(Beginning of DATA SUPPLIED)

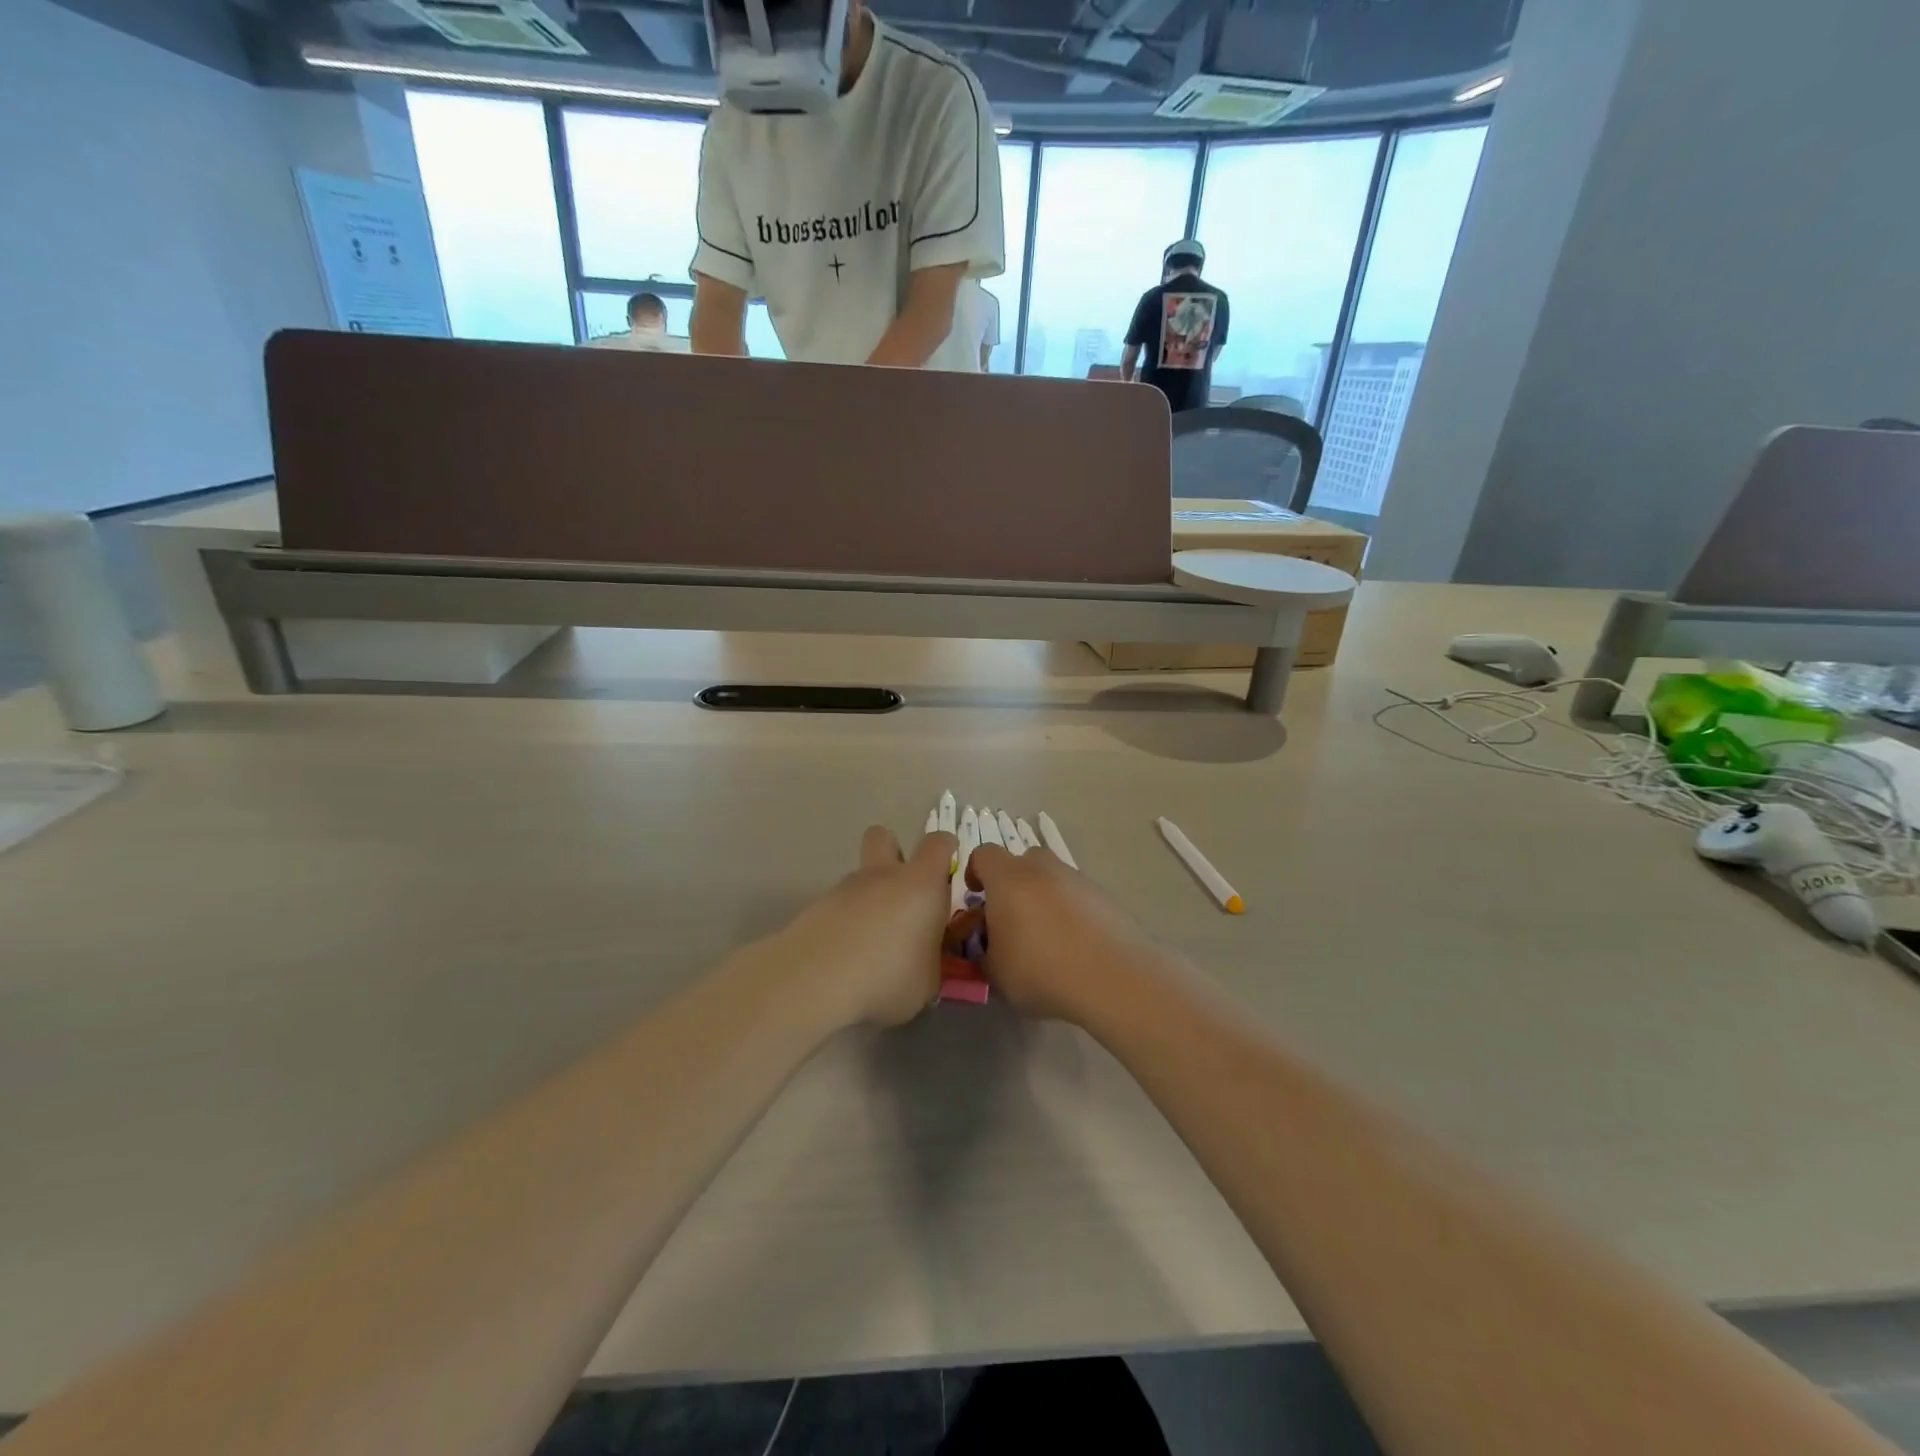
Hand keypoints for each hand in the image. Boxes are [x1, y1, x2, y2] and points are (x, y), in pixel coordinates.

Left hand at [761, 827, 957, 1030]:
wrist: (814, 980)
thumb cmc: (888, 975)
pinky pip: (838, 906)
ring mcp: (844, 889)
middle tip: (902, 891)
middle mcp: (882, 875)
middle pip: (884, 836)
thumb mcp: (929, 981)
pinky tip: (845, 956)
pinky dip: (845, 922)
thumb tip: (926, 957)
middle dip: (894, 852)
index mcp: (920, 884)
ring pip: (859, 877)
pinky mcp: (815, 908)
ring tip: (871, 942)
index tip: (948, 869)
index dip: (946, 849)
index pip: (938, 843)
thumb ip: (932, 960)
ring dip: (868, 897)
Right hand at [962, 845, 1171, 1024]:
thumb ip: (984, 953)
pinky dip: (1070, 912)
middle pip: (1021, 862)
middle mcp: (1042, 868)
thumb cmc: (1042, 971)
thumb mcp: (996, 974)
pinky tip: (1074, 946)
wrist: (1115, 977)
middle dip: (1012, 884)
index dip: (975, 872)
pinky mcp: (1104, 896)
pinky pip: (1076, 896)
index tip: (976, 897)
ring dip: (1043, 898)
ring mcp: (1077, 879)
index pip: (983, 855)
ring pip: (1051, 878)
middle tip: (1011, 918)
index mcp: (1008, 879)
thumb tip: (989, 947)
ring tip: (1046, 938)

(End of DATA SUPPLIED)
(Beginning of DATA SUPPLIED)

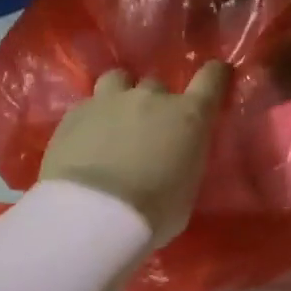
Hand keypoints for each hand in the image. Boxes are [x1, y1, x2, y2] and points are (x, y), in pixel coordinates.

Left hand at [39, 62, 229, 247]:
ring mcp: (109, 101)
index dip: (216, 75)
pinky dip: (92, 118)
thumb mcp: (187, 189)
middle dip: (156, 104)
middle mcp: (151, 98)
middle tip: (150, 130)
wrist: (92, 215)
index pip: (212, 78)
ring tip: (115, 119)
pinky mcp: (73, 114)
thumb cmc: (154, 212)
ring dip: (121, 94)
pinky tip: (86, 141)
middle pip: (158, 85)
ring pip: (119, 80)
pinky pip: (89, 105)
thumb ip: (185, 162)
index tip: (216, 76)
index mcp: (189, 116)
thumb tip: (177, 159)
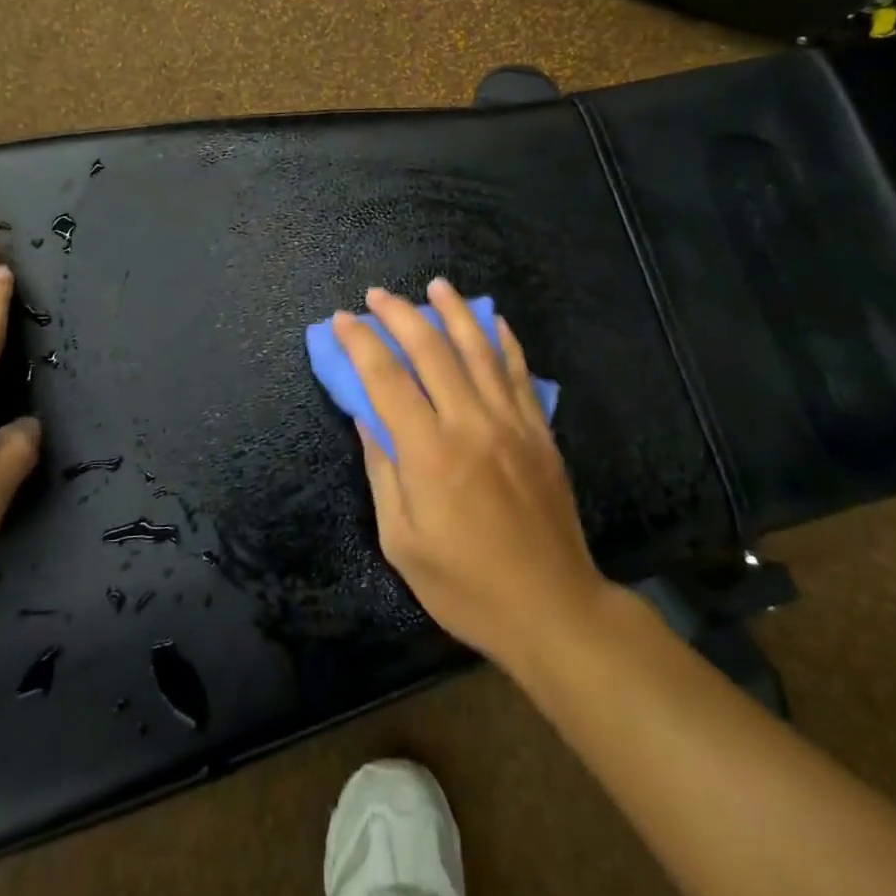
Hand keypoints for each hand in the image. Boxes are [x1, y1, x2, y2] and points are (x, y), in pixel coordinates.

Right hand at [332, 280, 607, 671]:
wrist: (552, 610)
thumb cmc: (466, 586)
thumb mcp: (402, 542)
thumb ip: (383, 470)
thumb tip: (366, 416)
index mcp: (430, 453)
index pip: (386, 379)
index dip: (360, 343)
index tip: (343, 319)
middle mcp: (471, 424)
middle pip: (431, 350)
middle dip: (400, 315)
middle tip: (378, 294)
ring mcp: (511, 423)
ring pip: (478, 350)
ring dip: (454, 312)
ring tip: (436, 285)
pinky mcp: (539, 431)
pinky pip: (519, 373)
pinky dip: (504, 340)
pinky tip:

(End of DATA SUPPLIED)
(Beginning of DATA SUPPLIED)

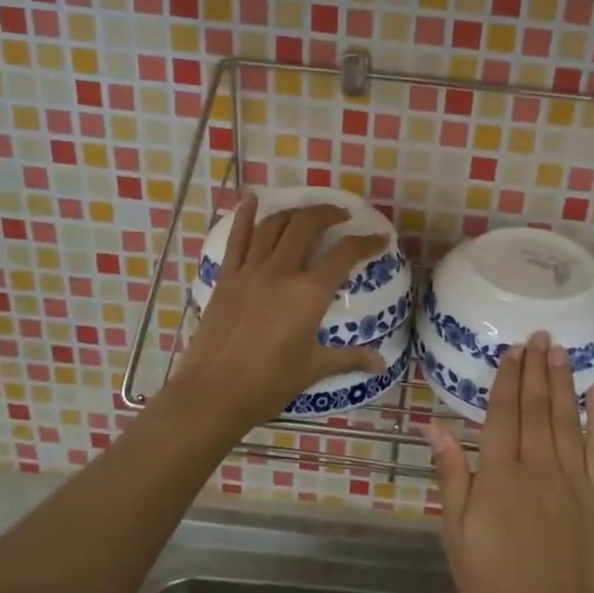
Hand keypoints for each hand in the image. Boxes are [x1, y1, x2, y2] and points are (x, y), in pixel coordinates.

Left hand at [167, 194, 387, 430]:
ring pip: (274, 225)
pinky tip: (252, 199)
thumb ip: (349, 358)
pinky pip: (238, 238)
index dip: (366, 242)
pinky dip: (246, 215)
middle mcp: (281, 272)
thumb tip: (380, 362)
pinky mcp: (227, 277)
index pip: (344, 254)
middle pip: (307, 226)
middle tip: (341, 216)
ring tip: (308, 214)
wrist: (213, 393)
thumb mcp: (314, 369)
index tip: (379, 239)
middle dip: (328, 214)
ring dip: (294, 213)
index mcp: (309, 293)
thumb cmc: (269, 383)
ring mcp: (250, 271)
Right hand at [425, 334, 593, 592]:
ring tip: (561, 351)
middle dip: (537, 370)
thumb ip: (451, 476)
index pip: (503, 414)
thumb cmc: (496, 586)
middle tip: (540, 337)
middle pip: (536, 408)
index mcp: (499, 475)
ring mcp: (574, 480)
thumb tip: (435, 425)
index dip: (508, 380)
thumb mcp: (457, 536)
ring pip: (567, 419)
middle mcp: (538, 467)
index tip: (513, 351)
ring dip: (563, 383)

(End of DATA SUPPLIED)

## WHAT IS NEEDED
For every line above that holds the word "Left", report the whole line.

## EXERCISE RESPONSE
Left hand at [761, 827, 957, 1030]:
Left hand at [39, 62, 229, 247]:
Left hand at [167, 194, 387, 430]:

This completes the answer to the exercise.